■ **Bitte bearbeiten**:
- a) Beantworte drei Fragen zum Text über schlechte Arbeitsleistung:
(i) Welche Rechtsgebiete haben laut Text Gewährleistungsregeln, anders als das Dienstleistungsrecht?
(ii) Nach welcher Vorschrift kann der Arbeitnehmer schadensersatzpflichtig werden?
(iii) Was kann der Arbeitgeber mit etwaigen Ersatzansprüchen im Rahmen der Pfändungsfreigrenzen tun?
- b) Schreib den Text über schlechte Arbeitsleistung weiter und knüpf an seinen letzten Satz an.

■ **Vorliegender Text**:

--- --- ---

Hingegen scheidet ein Zurückbehaltungsrecht des Arbeitgebers bei mangelhafter Arbeitsleistung (Schlechtleistung) aus. Der Arbeitgeber kann nicht das Gehalt einbehalten, wenn der Arbeitnehmer die ihm obliegende Arbeitsleistung nicht in der geforderten mittleren Art und Güte erbringt. Das Dienstleistungsrecht kennt – anders als etwa das Kauf- oder Werkvertragsrecht – keine Gewährleistungsregeln, eben weil kein Erfolg geschuldet ist. Eine Minderung der Vergütung ist ebenso ausgeschlossen wie ein Anspruch des Arbeitgebers auf Nachbesserung, siehe auch § 326 Abs. 1 S. 2 BGB. Jedoch kann sich der Arbeitnehmer gegebenenfalls nach § 280 BGB schadensersatzpflichtig machen. Voraussetzung ist ein Verschulden bei der Schlechtleistung sowie die haftungsbegründende und haftungsausfüllende Kausalität. Mit etwaigen Ersatzansprüchen kann der Arbeitgeber dann im Rahmen der Pfändungsfreigrenzen der §§ 387, 389, 394 BGB, §§ 850 ZPO ff. aufrechnen.

--- --- ---

■ **Gegebene Einträge**:
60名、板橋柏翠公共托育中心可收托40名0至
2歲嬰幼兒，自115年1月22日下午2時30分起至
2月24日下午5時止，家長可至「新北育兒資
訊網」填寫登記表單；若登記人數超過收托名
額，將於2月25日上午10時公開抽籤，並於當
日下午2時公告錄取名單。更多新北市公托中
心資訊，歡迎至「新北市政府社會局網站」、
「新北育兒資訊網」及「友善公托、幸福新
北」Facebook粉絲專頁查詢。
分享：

--- --- ---

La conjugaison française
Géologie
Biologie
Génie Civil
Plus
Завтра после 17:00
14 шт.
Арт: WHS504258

--- --- ---

■ **Die Lösungen**:
- a)
(i) Das Kauf- und das Werkvertragsrecht.
(ii) Nach § 280 BGB.
(iii) Er kann mit ihnen aufrechnen.

- b)
Eine Zurückbehaltung von Teilen der Vergütung kommt ggf. auch dort in Betracht, wo die Herausgabe von Firmeneigentum durchgesetzt werden soll, wo der Arbeitnehmer wegen Nichterfüllung seiner Arbeitspflicht oder wegen Verletzung wesentlicher Nebenpflichten auf Schadensersatz haftet oder wegen eines Verstoßes gegen ein vertragliches Wettbewerbsverbot entschädigungspflichtig ist.
Spezialgesetzlich besteht ein (vorübergehendes) Leistungsverweigerungsrecht des Arbeitgebers bzgl. der Entgeltfortzahlung, solange der Arbeitnehmer die erforderliche Arbeitsunfähigkeitsbescheinigung nicht vorlegt bzw. den Übergang eines Schadensersatzanspruches gegen einen Dritten auf den Arbeitgeber verhindert, § 7 Abs. 1 EFZG.